This is the last week of the month.
The main market moving events are in the United States, where the big
expectation is that the Federal Reserve will announce the end of Quantitative
Easing (QE). This has been responsible for softening the dollar so its end can
be expected, all other things being equal, to tend to strengthen it. Because the
end of QE has been well signalled, these effects will have been to a large
extent priced in by now.
In the meantime the single most
important counterpart currency to the US dollar, the Euro, is undergoing a
process that approximates to QE, but only in fits and starts, due to the
relatively more fragmented nature of the economies that go to make up the Euro
zone and the tensions that arise, particularly in Germany, whenever inflation
is mentioned (any kind of QE tends to cause inflation to rise).
Expectations
US durable goods orders have been
oscillating recently, due to the way in which certain components, most notable
aircraft sales, have been accounted for. On this occasion a rise of 0.5% is
expected.
Consumer confidence has been on the
up and up in the USA. So much so that it is expected on this occasion to reach
a height that has not been seen for nearly seven years. Last
week’s announcement of an easing in the conditions attached to mortgages
can only increase this measure.
Wednesday sees the FOMC meeting at
which it is expected that the end of QE will be announced. Interest rates will
also be addressed, but no change is expected here. Of more importance will be
the release of the FOMC meeting minutes, for which we must wait for about two
weeks.
Gross Domestic Product, the measure
of economic growth, is always eagerly awaited and this time will be no exception.

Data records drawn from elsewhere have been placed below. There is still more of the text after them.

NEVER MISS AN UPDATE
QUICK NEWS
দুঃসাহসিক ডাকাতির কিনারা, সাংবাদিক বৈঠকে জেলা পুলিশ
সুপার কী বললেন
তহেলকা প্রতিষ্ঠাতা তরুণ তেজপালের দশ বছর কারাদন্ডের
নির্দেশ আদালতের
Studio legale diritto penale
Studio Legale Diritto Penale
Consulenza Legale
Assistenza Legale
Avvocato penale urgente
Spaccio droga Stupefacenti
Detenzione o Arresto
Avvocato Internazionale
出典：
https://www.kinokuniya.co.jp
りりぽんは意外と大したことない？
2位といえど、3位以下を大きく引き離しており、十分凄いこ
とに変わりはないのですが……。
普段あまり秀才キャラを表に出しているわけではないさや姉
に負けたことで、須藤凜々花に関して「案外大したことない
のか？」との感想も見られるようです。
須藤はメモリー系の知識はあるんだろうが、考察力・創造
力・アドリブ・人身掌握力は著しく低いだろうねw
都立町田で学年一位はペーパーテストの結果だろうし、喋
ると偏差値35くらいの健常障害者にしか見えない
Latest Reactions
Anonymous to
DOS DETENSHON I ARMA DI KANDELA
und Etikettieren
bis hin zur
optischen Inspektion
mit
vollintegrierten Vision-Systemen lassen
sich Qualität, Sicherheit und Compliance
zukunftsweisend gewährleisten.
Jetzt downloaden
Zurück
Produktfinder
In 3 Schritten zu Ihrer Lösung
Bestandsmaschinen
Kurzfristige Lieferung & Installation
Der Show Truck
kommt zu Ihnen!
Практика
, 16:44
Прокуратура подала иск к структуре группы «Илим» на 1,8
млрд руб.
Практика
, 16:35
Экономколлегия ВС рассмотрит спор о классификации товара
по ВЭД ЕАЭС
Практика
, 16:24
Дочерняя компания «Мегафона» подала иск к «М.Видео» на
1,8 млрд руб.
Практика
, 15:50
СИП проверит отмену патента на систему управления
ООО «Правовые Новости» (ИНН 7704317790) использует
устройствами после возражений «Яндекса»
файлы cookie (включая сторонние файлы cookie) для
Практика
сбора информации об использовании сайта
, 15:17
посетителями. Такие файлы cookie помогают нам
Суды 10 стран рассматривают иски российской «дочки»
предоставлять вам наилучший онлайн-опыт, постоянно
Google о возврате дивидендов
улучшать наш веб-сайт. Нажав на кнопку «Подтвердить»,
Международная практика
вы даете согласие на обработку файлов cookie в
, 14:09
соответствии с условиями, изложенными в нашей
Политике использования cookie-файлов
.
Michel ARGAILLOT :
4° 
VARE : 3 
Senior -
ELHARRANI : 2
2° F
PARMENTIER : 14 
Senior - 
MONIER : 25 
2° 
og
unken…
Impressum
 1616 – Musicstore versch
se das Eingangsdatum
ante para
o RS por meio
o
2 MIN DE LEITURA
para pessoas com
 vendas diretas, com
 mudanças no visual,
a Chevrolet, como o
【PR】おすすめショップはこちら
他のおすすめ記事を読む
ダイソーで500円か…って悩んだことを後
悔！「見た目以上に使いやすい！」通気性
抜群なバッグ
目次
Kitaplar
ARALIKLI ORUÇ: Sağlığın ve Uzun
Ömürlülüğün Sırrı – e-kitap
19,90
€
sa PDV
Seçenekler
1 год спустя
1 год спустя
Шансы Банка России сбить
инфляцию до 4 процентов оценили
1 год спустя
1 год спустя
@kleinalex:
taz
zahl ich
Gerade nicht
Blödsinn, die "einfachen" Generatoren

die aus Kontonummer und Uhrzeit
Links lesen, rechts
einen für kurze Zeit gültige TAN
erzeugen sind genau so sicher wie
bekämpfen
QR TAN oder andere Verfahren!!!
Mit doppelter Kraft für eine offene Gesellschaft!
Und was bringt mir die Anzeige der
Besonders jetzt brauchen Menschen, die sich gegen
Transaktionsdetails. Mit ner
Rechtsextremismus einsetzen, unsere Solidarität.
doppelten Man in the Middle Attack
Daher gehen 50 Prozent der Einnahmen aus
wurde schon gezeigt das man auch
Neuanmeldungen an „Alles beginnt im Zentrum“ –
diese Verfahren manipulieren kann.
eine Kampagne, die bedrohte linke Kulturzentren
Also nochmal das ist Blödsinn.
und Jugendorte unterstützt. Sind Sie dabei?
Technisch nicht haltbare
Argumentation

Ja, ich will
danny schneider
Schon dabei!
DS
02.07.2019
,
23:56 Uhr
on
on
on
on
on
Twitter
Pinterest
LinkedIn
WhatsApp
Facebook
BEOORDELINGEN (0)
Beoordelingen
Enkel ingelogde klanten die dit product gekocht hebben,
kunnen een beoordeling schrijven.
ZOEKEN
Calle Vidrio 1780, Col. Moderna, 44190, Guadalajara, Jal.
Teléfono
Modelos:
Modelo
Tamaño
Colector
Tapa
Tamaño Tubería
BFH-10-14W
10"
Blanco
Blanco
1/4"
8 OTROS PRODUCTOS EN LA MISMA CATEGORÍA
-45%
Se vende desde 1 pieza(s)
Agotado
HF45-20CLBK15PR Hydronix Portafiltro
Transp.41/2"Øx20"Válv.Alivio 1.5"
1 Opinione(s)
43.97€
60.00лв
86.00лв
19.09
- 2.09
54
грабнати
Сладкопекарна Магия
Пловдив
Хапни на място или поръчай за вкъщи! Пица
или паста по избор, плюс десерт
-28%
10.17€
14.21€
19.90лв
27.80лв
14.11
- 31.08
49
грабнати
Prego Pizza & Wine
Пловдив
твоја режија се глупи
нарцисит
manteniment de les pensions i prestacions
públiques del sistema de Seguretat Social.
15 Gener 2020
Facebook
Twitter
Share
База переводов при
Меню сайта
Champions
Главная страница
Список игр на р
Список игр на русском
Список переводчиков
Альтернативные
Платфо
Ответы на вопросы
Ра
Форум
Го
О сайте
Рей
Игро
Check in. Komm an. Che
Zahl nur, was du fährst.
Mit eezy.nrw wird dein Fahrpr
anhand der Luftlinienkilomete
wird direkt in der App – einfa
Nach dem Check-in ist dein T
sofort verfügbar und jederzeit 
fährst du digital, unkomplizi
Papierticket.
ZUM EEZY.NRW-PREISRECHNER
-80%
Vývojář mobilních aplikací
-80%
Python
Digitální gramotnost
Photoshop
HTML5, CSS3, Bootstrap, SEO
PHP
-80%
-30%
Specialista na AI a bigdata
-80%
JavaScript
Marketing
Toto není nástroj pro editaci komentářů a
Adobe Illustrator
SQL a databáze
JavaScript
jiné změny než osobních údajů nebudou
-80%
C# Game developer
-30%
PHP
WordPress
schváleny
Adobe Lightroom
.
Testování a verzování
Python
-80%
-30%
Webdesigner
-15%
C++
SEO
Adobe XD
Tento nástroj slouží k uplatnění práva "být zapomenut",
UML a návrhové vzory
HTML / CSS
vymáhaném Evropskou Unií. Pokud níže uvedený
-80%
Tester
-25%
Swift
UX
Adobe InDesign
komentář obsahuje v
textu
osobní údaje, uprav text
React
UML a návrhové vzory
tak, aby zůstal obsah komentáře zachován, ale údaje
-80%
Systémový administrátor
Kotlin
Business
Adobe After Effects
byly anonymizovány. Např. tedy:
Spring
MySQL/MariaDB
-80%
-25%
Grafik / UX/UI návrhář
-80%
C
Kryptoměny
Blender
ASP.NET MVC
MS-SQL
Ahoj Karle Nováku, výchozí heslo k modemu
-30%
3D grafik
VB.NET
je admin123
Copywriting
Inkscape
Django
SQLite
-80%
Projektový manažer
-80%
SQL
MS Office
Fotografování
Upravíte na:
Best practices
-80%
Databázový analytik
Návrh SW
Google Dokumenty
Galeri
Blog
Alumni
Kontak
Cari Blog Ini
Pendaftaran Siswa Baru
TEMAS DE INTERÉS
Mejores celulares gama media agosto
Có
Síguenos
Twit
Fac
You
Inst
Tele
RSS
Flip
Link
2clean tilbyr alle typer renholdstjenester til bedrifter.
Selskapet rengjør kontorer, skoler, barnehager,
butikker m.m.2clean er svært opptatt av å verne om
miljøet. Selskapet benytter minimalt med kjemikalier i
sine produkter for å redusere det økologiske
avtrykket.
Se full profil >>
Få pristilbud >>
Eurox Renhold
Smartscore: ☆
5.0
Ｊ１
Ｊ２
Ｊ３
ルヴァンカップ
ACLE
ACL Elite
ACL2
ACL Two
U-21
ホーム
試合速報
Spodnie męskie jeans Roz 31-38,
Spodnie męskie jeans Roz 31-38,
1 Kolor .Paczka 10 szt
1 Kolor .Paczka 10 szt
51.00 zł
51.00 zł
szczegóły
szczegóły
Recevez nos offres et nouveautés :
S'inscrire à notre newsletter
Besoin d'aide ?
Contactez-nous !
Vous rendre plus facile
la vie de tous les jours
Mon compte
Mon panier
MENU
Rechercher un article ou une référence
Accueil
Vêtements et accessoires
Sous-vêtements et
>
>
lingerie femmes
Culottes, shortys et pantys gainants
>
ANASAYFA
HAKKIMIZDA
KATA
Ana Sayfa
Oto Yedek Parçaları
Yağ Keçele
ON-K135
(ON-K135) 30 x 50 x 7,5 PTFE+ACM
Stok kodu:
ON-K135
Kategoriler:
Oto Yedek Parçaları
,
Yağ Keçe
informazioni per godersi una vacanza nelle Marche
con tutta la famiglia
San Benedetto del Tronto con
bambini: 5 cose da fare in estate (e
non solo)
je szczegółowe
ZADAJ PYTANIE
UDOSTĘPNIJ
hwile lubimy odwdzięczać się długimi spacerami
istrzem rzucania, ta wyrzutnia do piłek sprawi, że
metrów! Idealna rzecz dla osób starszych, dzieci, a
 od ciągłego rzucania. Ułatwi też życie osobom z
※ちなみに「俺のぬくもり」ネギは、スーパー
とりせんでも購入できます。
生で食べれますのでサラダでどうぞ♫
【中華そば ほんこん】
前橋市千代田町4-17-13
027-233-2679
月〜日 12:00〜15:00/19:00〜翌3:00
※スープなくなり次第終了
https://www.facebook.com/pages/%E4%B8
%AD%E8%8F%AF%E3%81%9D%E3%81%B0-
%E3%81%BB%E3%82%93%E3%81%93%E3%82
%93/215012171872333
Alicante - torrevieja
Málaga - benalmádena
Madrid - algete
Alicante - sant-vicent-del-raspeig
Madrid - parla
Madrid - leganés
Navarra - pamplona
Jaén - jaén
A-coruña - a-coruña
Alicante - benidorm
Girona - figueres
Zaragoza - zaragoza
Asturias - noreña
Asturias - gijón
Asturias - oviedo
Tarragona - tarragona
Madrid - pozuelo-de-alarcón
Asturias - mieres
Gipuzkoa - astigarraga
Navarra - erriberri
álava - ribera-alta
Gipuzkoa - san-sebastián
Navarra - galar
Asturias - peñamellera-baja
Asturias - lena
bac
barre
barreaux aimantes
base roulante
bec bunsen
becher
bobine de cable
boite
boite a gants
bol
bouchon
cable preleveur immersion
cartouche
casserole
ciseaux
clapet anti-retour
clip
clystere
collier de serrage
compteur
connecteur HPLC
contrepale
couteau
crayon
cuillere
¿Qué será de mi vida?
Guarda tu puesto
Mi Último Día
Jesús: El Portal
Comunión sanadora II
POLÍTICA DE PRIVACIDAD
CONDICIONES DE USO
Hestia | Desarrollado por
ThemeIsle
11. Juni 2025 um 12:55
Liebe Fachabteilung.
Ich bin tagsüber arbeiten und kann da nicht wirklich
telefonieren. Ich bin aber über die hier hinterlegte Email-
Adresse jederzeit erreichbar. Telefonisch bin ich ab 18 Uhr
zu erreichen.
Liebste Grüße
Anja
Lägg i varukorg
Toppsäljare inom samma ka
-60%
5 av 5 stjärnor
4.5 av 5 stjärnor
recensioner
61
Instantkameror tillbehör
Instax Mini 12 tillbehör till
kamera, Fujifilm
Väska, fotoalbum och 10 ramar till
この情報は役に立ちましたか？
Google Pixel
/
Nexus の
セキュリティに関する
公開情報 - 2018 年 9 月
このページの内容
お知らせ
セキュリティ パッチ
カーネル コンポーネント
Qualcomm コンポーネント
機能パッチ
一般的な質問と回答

The market will be looking for growth that is at or over 3%. Any clear
deviation from that figure will cause movement in the currency.
Initial jobless claims will feed into
the all-important Non-Farm payrolls report which will be released on the first
Friday of November, while the Reuters / Michigan Consumer Sentiment index will
complement the official consumer confidence release, which is approaching a
seven year high, as already mentioned.